* [THE TASK]: Beginning at the top of the entries below, retype each line exactly until the line containing "2: (374, 273, 1.49)" has been written out; include no pictures and no later lines.

* [DATA IN THIS EXERCISE]:

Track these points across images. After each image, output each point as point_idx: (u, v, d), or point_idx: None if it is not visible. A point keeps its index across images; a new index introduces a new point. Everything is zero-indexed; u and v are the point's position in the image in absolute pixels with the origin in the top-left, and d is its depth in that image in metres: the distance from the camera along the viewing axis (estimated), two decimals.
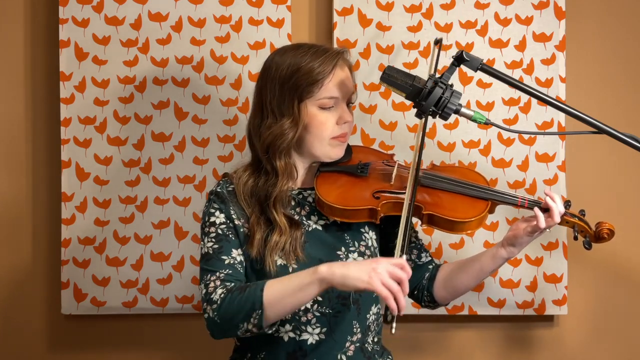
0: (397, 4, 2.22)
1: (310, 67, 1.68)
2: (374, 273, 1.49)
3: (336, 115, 1.72)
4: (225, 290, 1.59)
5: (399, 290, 1.49)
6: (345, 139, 1.75)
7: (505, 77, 1.66)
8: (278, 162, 1.70)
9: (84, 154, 2.21)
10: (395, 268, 1.50)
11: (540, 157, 2.23)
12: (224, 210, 1.70)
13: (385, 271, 1.49)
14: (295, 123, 1.69)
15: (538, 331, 2.31)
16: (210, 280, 1.63)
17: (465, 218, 1.70)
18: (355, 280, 1.50)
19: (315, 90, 1.69)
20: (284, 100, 1.69)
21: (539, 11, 2.22)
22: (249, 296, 1.55)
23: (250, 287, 1.57)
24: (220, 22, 2.22)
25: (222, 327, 1.59)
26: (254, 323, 1.55)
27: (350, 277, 1.50)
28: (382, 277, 1.48)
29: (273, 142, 1.69)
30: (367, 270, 1.50)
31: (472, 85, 2.22)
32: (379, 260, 1.52)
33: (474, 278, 1.80)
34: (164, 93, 2.22)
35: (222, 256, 1.66)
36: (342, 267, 1.52)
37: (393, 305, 1.48)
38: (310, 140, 1.72)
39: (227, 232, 1.69)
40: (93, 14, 2.20)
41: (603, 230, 1.74)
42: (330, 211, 1.71)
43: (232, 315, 1.56)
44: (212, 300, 1.59)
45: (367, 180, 1.77)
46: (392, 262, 1.51)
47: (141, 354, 2.29)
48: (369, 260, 1.54)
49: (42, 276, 2.28)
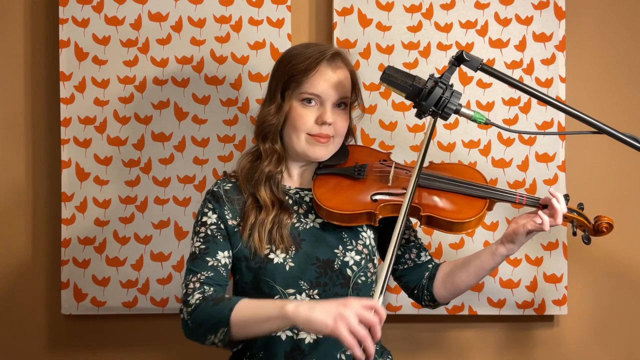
0: (397, 4, 2.22)
1: (300, 60, 1.71)
2: (340, 318, 1.39)
3: (317, 114, 1.73)
4: (201, 296, 1.60)
5: (367, 337, 1.39)
6: (326, 141, 1.74)
7: (505, 77, 1.66)
8: (262, 145, 1.75)
9: (84, 154, 2.21)
10: (366, 311, 1.41)
11: (540, 157, 2.22)
12: (217, 210, 1.72)
13: (354, 315, 1.40)
14: (278, 110, 1.73)
15: (538, 331, 2.30)
16: (191, 281, 1.65)
17: (464, 218, 1.70)
18: (320, 324, 1.41)
19: (300, 82, 1.71)
20: (274, 86, 1.75)
21: (539, 11, 2.22)
22: (219, 311, 1.55)
23: (223, 302, 1.57)
24: (220, 22, 2.22)
25: (192, 331, 1.61)
26: (219, 338, 1.56)
27: (314, 321, 1.42)
28: (349, 322, 1.39)
29: (260, 126, 1.75)
30: (333, 314, 1.40)
31: (472, 85, 2.22)
32: (349, 303, 1.42)
33: (474, 276, 1.80)
34: (164, 93, 2.22)
35: (206, 257, 1.67)
36: (308, 309, 1.44)
37: (358, 354, 1.39)
38: (288, 133, 1.74)
39: (216, 234, 1.70)
40: (93, 14, 2.20)
41: (602, 224, 1.75)
42: (329, 216, 1.70)
43: (203, 324, 1.58)
44: (189, 303, 1.61)
45: (364, 182, 1.76)
46: (364, 304, 1.42)
47: (141, 354, 2.30)
48: (339, 301, 1.43)
49: (42, 276, 2.28)
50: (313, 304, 1.46)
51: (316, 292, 1.69)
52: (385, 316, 1.43)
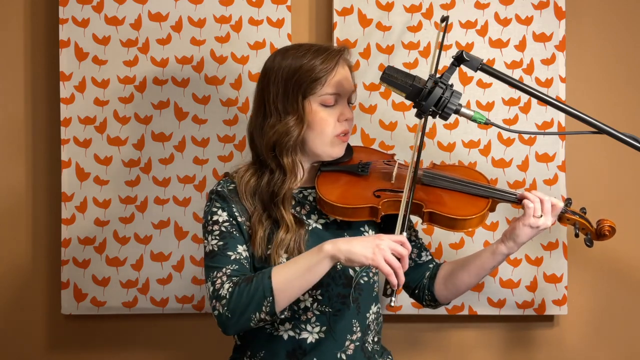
0: (397, 4, 2.22)
1: (313, 65, 1.69)
2: (377, 249, 1.52)
3: (337, 113, 1.73)
4: (232, 284, 1.59)
5: (400, 267, 1.53)
6: (346, 138, 1.77)
7: (505, 77, 1.66)
8: (285, 159, 1.71)
9: (84, 154, 2.21)
10: (397, 245, 1.54)
11: (540, 157, 2.23)
12: (226, 208, 1.70)
13: (388, 248, 1.53)
14: (300, 120, 1.70)
15: (538, 331, 2.31)
16: (217, 277, 1.62)
17: (466, 216, 1.70)
18: (360, 256, 1.53)
19: (318, 87, 1.70)
20: (288, 98, 1.70)
21: (539, 11, 2.22)
22: (257, 285, 1.55)
23: (257, 277, 1.57)
24: (220, 22, 2.22)
25: (234, 321, 1.57)
26: (266, 311, 1.55)
27: (355, 253, 1.53)
28: (385, 253, 1.52)
29: (279, 140, 1.70)
30: (371, 246, 1.53)
31: (472, 85, 2.22)
32: (382, 237, 1.55)
33: (474, 275, 1.80)
34: (164, 93, 2.22)
35: (227, 252, 1.65)
36: (346, 243, 1.55)
37: (394, 280, 1.52)
38: (312, 138, 1.72)
39: (231, 229, 1.68)
40: (93, 14, 2.20)
41: (604, 227, 1.75)
42: (331, 210, 1.71)
43: (244, 308, 1.56)
44: (221, 296, 1.58)
45: (367, 179, 1.77)
46: (394, 238, 1.55)
47: (141, 354, 2.30)
48: (372, 236, 1.56)
49: (42, 276, 2.28)
50: (349, 239, 1.57)
51: (319, 292, 1.69)
52: (410, 249, 1.57)
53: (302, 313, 1.68)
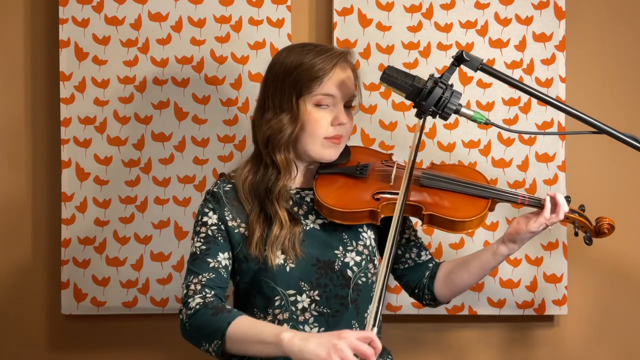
0: (397, 4, 2.22)
1: (312, 64, 1.69)
2: (333, 350, 1.40)
3: (332, 115, 1.72)
4: (202, 302, 1.60)
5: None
6: (339, 142, 1.74)
7: (505, 77, 1.66)
8: (278, 156, 1.71)
9: (84, 154, 2.21)
10: (361, 344, 1.40)
11: (540, 157, 2.23)
12: (218, 211, 1.71)
13: (348, 347, 1.39)
14: (295, 119, 1.70)
15: (538, 331, 2.31)
16: (192, 283, 1.64)
17: (466, 217, 1.70)
18: (313, 355, 1.42)
19: (314, 87, 1.69)
20: (284, 94, 1.70)
21: (539, 11, 2.22)
22: (217, 322, 1.56)
23: (223, 314, 1.57)
24: (220, 22, 2.22)
25: (189, 334, 1.61)
26: (213, 349, 1.56)
27: (307, 353, 1.42)
28: (343, 354, 1.39)
29: (272, 136, 1.71)
30: (327, 346, 1.41)
31: (472, 85, 2.22)
32: (344, 335, 1.41)
33: (474, 275, 1.80)
34: (164, 93, 2.22)
35: (208, 258, 1.67)
36: (302, 340, 1.45)
37: None
38: (304, 139, 1.72)
39: (216, 234, 1.69)
40: (93, 14, 2.20)
41: (603, 225, 1.75)
42: (330, 214, 1.70)
43: (199, 332, 1.58)
44: (189, 305, 1.61)
45: (366, 181, 1.77)
46: (359, 336, 1.41)
47: (141, 354, 2.30)
48: (334, 333, 1.44)
49: (42, 276, 2.28)
50: (308, 335, 1.47)
51: (317, 293, 1.69)
52: (380, 348, 1.42)
53: (300, 314, 1.68)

* [OUTPUT BELOW]:
Track these points across images. After each image, output each point as point_idx: (u, v, d), or point_idx: None if it is not visible. A point keeps its index across images; a new index introduces a new point. Everything is zero-indexed; u and v are the point's position in the image in absolute pixels with the origin in the top-left, and d is its depth in that image in metres: the distance from the camera along the viewing axis (estimated), two decimals.
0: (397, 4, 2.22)
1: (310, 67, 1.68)
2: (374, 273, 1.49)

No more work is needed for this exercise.